▶ _Description of the task_
Write out the entries exactly, leaving out every picture.

____

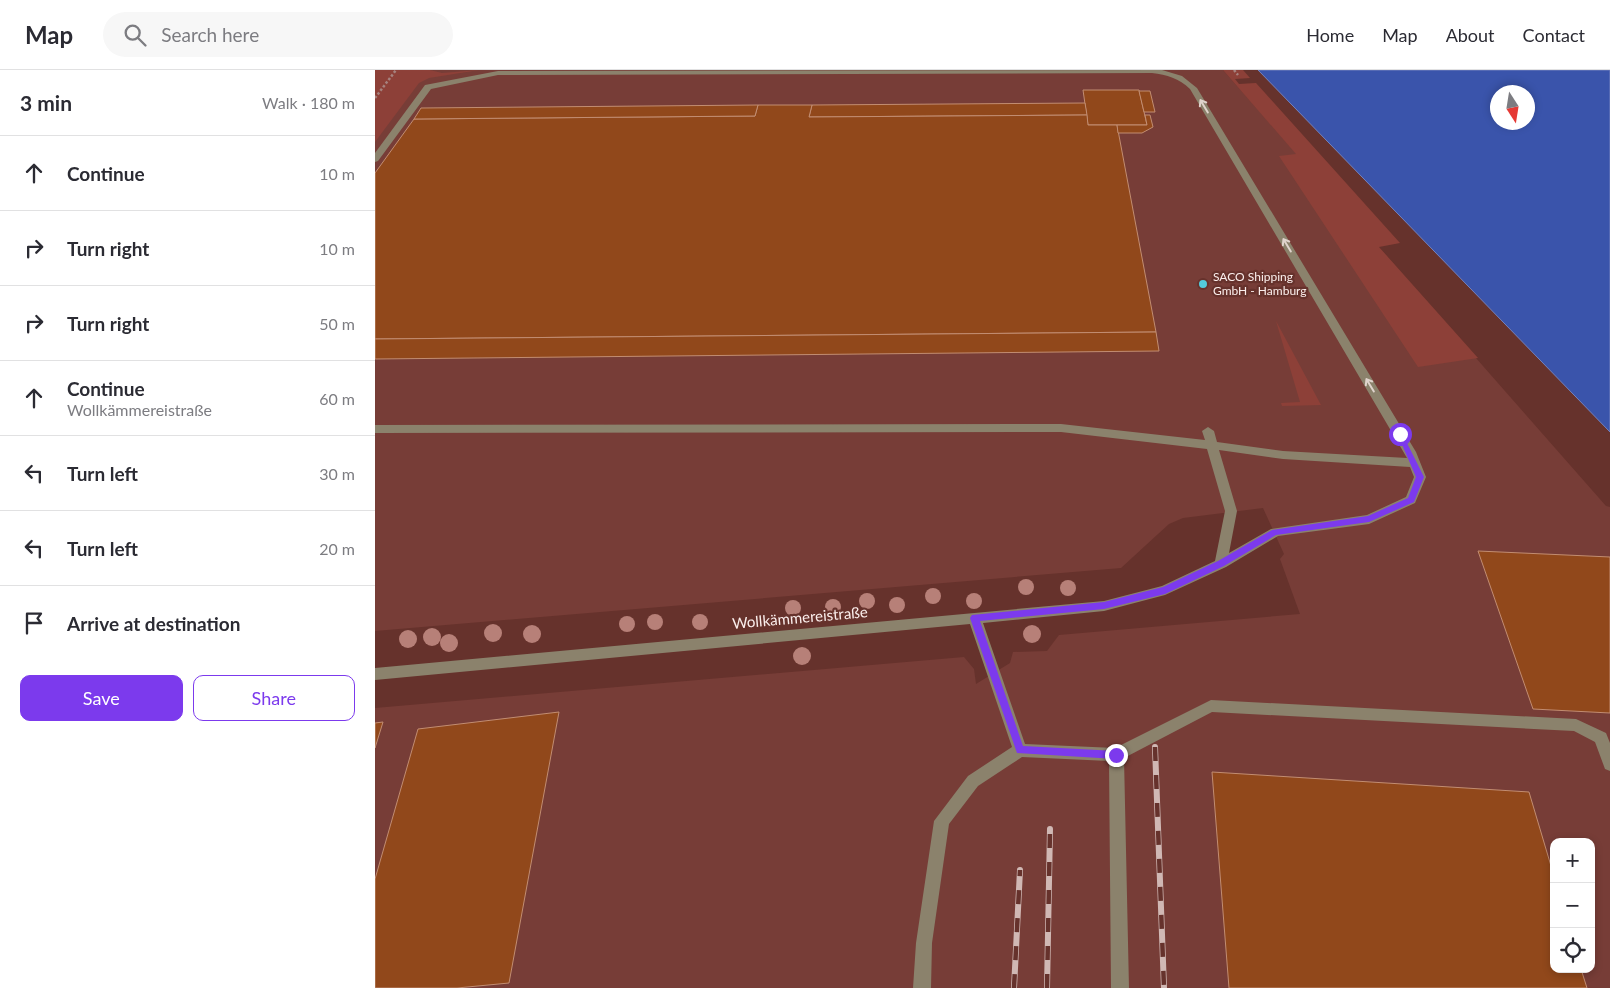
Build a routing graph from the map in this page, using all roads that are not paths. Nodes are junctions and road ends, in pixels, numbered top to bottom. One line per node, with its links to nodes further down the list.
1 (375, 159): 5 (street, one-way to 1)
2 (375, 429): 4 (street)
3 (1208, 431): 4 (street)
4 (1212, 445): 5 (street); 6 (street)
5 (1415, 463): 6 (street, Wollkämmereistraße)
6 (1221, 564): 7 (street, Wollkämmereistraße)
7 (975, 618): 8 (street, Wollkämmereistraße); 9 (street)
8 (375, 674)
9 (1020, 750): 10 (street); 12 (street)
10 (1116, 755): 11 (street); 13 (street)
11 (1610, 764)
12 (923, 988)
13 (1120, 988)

____

▶ _Answer section_
Build a routing graph from the map in this page, using all roads that are not paths. Nodes are junctions and road ends, in pixels, numbered top to bottom. One line per node, with its links to nodes further down the list.
1 (375, 159): 5 (street, one-way to 1)
2 (375, 429): 4 (street)
3 (1208, 431): 4 (street)
4 (1212, 445): 5 (street); 6 (street)
5 (1415, 463): 6 (street, Wollkämmereistraße)
6 (1221, 564): 7 (street, Wollkämmereistraße)
7 (975, 618): 8 (street, Wollkämmereistraße); 9 (street)
8 (375, 674)
9 (1020, 750): 10 (street); 12 (street)
10 (1116, 755): 11 (street); 13 (street)
11 (1610, 764)
12 (923, 988)
13 (1120, 988)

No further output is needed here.